**Task item:** Go through the data and copy each line that holds "NoSQL".
=== Begin Enclosure ===
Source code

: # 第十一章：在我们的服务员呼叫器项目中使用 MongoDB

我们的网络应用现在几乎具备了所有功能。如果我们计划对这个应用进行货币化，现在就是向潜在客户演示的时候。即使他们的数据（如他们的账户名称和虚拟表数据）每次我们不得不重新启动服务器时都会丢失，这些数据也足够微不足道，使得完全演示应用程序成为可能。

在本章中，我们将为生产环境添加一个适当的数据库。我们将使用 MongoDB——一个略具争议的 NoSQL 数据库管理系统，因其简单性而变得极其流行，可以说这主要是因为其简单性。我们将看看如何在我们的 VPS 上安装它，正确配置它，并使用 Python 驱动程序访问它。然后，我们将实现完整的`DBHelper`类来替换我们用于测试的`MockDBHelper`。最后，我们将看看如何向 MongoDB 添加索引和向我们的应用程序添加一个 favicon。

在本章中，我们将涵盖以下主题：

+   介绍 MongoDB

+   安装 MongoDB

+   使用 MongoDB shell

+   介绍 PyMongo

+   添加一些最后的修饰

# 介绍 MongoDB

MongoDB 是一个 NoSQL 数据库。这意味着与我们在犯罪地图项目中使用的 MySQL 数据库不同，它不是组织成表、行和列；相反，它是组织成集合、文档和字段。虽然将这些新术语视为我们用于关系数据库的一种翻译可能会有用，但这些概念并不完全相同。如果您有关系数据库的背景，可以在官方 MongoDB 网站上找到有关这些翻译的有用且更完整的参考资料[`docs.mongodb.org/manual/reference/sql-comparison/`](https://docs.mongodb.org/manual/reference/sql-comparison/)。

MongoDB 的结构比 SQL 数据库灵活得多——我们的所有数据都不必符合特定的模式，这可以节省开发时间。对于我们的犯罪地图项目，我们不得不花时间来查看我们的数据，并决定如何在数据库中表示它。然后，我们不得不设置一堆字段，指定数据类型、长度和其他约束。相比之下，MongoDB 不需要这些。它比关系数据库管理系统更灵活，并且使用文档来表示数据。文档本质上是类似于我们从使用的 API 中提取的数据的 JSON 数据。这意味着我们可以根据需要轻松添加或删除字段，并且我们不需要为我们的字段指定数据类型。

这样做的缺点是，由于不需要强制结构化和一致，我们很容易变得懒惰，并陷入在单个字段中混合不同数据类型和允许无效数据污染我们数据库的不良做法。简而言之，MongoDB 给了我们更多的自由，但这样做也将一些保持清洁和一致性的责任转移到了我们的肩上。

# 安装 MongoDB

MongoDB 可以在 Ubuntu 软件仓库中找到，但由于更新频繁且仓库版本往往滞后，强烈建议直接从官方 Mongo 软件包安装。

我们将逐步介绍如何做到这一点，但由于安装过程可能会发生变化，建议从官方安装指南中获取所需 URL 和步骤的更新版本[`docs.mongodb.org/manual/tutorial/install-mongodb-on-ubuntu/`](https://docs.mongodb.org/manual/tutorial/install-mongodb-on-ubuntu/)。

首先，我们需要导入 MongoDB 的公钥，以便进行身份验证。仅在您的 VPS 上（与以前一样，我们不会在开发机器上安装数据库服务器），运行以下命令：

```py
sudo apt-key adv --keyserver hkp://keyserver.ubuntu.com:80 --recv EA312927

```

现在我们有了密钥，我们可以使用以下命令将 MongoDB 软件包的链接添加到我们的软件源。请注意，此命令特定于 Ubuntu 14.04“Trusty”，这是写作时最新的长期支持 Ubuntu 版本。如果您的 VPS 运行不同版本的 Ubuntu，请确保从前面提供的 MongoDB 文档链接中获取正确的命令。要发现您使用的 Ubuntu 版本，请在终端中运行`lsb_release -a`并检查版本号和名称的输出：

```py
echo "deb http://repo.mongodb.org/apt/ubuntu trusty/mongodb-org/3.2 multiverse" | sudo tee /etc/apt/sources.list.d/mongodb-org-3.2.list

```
=== End Enclosure ===
**Solution to this exercise:**
在本章中，我们将为生产环境添加一个适当的数据库。我们将使用 MongoDB——一个略具争议的 NoSQL 数据库管理系统，因其简单性而变得极其流行，可以说这主要是因为其简单性。我们将看看如何在我们的 VPS 上安装它，正确配置它，并使用 Python 驱动程序访问它。然后，我们将实现完整的`DBHelper`类来替换我们用于测试的`MockDBHelper`。最后，我们将看看如何向 MongoDB 添加索引和向我们的应用程序添加一个 favicon。
MongoDB 是一个 NoSQL 数据库。这意味着与我们在犯罪地图项目中使用的 MySQL 数据库不同，它不是组织成表、行和列；相反，它是组织成集合、文档和字段。虽然将这些新术语视为我们用于关系数据库的一种翻译可能会有用，但这些概念并不完全相同。如果您有关系数据库的背景，可以在官方 MongoDB 网站上找到有关这些翻译的有用且更完整的参考资料[`docs.mongodb.org/manual/reference/sql-comparison/`](https://docs.mongodb.org/manual/reference/sql-comparison/)。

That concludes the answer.